Cool Heads in Dangerous Situations
He also described two incidents where it appeared that officers were dealing with armed suspects. In one, officers were dealing with a cab driver who had been stiffed a fare late at night when a man came out of a home holding what appeared to be a pistol. Police were able to talk him into putting down the weapon without using their own weapons.
"The whole time the officers thought it was a weapon, but it turned out to be a BB gun," Deveau said. "It shows how well the officers responded."
Another time, police went to a home where domestic violence had been reported, and they thought they heard someone loading a shotgun, Deveau said. Police defused the situation and no gun was found.
The Police Department can have up to 47 officers, but Deveau said due to retirements, injuries and other reasons, they currently gave only 41 officers available. Just a few years ago, the department had 55 officers, he added.
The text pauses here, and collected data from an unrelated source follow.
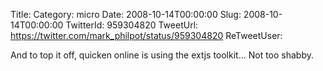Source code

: Title: 
Category: micro
Date: 2008-10-14T00:00:00
Slug: 2008-10-14T00:00:00
TwitterId: 959304820
TweetUrl: https://twitter.com/mark_philpot/status/959304820
ReTweetUser: 

And to top it off, quicken online is using the extjs toolkit...  Not too shabby.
The department will get some relief with four candidates currently enrolled in the Police Academy and two more ready to start in September, Deveau said.
The Police Department has lost some programs due to having a smaller staff, Deveau said, including the DARE program and Cops for Kids, where police get to know middle school students.
He worries more may be lost, and said the high school will not have a school resource officer (SRO) next year because the current officer is going on maternity leave.
"If we took somone out of patrol to be SRO, we would not be able to sustain it," Deveau said. "We would need so much overtime coverage."
Another position Deveau said he would like to fill is have an officer be part of the Southern Middlesex County Drug Task Force, a group that includes police departments from several communities in the area.
"We haven't had someone assigned to it for more than a year," Deveau said. "They said we need to step up or step out."
Drug users and the affect of drugs have an impact on Watertown, he said. He suspects the string of home breakins is related to drugs and a drug user.